Your assignment | Note each line in the data below that holds "Nghe", and copy it.

Stored data entries:
*-*-*
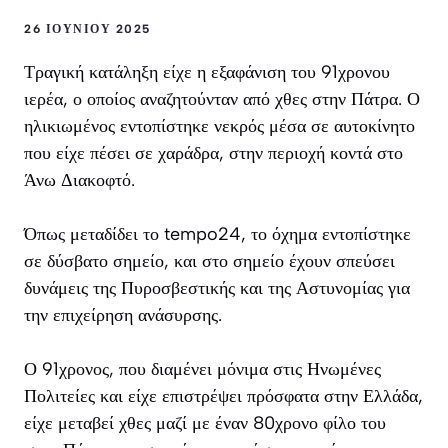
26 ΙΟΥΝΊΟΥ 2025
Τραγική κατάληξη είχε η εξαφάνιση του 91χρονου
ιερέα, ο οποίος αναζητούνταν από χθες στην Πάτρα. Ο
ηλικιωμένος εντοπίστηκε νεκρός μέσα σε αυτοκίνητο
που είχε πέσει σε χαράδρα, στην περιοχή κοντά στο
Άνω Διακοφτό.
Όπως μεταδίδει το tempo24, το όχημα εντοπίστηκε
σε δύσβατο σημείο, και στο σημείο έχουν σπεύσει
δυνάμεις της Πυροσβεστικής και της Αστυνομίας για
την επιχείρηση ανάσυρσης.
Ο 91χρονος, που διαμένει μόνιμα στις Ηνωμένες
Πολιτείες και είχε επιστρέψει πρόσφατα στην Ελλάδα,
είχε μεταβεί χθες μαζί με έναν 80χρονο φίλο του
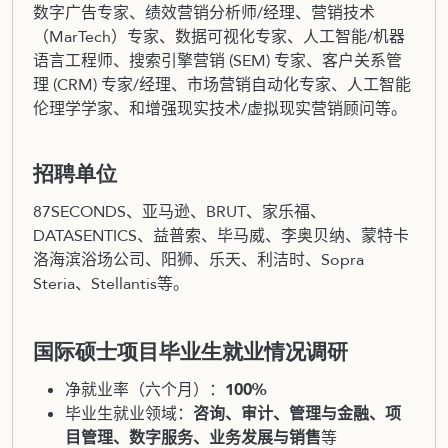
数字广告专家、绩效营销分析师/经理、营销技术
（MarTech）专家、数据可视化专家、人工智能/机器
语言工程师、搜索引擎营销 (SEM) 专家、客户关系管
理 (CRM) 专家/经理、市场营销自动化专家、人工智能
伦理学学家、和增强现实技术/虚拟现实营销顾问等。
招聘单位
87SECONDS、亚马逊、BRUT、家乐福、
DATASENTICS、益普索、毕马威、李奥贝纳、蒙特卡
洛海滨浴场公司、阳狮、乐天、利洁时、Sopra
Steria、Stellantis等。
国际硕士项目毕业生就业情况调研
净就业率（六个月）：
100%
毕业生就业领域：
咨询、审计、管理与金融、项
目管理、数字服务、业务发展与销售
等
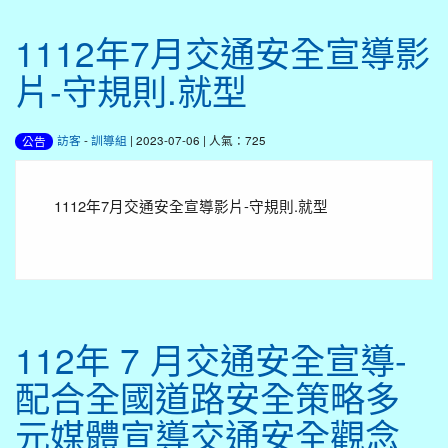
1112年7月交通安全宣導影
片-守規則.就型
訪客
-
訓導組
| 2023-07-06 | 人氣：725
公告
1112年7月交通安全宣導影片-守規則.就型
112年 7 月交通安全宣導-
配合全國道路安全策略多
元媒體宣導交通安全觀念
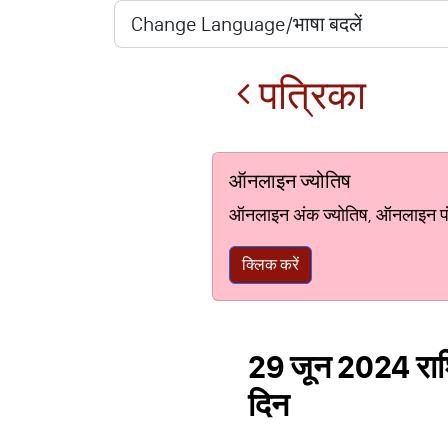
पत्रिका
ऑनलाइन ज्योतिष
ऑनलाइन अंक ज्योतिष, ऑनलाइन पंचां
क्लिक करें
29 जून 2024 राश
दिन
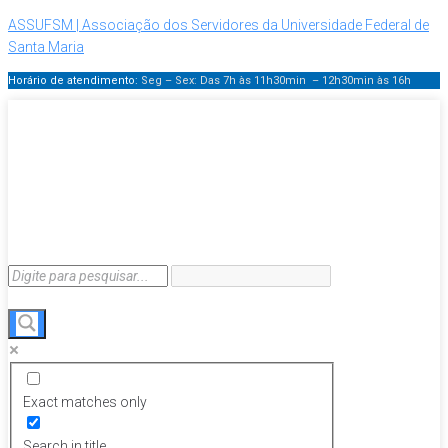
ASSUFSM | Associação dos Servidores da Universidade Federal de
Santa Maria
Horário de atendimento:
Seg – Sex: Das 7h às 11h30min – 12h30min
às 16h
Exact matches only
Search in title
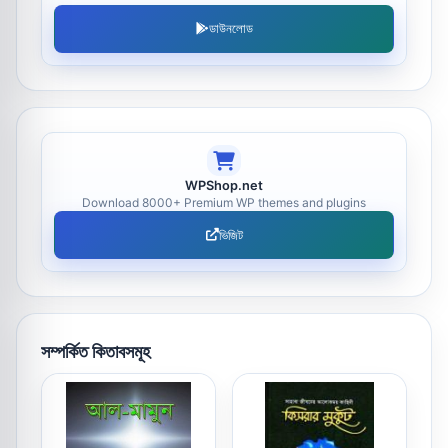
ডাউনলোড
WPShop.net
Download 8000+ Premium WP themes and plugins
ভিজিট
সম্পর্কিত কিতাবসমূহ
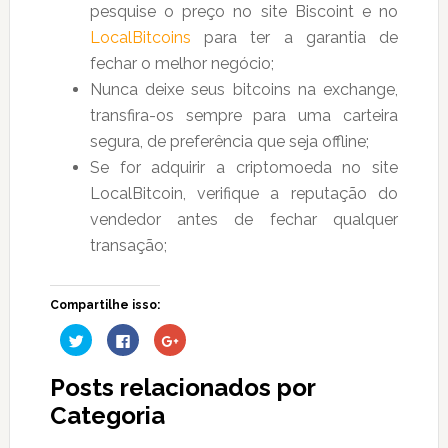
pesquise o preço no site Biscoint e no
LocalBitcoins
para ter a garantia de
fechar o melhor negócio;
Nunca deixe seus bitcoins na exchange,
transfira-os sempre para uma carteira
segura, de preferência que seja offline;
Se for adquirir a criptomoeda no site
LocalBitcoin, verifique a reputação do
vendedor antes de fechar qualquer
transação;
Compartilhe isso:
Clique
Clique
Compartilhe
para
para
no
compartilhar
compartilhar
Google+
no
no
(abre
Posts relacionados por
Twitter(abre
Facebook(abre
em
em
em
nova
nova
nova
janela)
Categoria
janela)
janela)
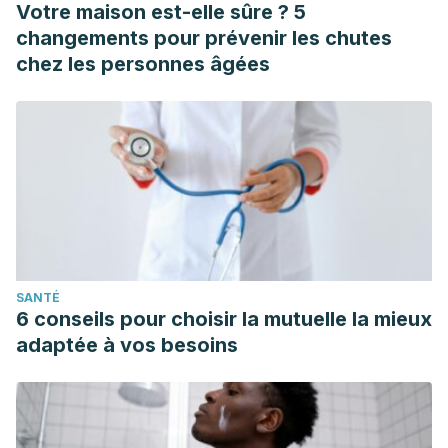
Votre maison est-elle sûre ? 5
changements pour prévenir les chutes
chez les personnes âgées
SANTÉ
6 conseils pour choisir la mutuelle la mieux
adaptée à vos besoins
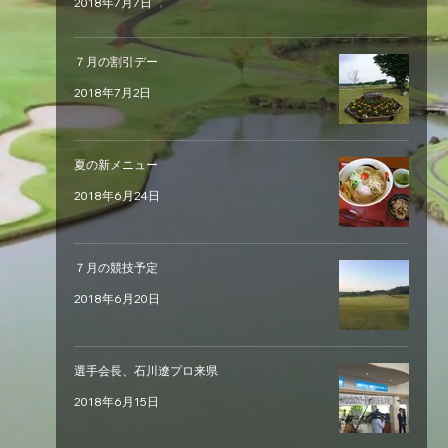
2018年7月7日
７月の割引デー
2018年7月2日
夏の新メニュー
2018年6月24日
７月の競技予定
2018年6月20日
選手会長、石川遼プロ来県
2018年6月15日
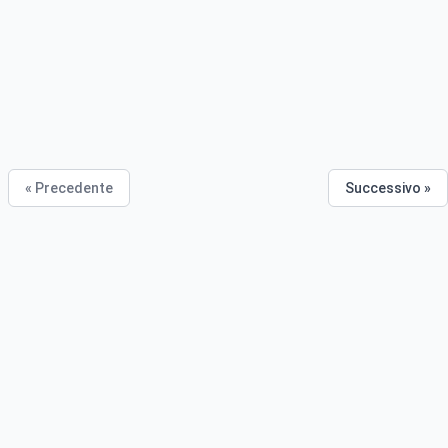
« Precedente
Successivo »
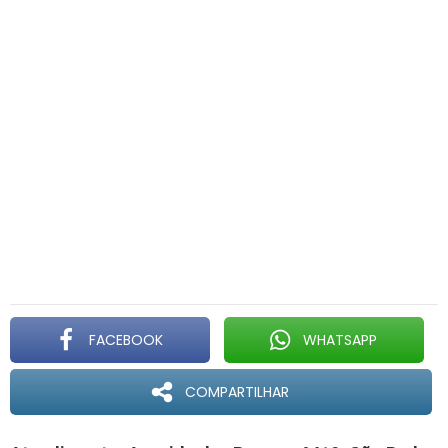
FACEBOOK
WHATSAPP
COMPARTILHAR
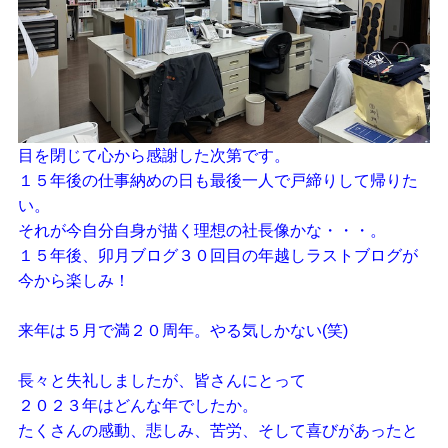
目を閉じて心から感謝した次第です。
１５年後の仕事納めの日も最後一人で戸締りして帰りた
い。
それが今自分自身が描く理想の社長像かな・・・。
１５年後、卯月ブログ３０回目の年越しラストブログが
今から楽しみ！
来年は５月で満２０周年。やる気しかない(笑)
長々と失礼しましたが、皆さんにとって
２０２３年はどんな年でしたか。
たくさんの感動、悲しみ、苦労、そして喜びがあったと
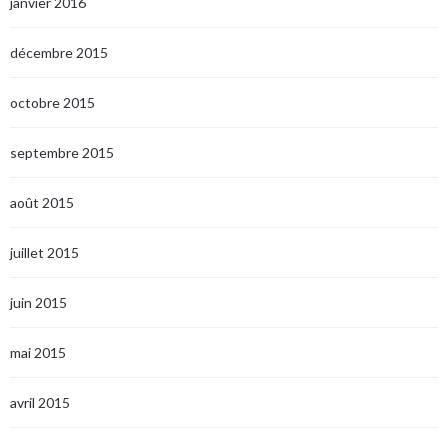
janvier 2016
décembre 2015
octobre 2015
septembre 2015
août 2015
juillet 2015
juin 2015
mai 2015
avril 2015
*-*-*
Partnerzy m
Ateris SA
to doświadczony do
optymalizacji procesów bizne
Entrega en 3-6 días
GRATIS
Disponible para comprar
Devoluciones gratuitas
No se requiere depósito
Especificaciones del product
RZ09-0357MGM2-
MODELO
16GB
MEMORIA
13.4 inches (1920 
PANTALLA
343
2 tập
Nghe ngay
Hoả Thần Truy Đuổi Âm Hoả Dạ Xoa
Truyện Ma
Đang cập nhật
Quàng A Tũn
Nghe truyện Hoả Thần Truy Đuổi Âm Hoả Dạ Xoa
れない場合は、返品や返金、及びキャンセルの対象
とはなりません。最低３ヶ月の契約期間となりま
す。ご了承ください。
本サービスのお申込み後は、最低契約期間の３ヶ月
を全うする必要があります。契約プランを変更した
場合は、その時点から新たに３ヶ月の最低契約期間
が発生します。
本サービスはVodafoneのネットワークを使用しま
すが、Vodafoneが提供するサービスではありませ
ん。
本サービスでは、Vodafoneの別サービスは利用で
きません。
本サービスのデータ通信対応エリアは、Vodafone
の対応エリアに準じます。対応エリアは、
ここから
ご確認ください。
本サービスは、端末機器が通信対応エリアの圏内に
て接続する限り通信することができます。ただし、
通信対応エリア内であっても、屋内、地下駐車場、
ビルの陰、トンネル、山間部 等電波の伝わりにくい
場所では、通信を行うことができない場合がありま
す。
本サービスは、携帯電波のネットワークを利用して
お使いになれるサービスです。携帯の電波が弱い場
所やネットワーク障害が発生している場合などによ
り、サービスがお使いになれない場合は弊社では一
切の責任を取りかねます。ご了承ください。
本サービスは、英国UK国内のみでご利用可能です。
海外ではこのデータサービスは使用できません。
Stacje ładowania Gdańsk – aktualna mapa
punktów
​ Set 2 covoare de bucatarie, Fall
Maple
*-*-*
Reply |
Nghe ngay
Nghe truyện Hoả Thần Truy Đuổi Âm Hoả Dạ Xoa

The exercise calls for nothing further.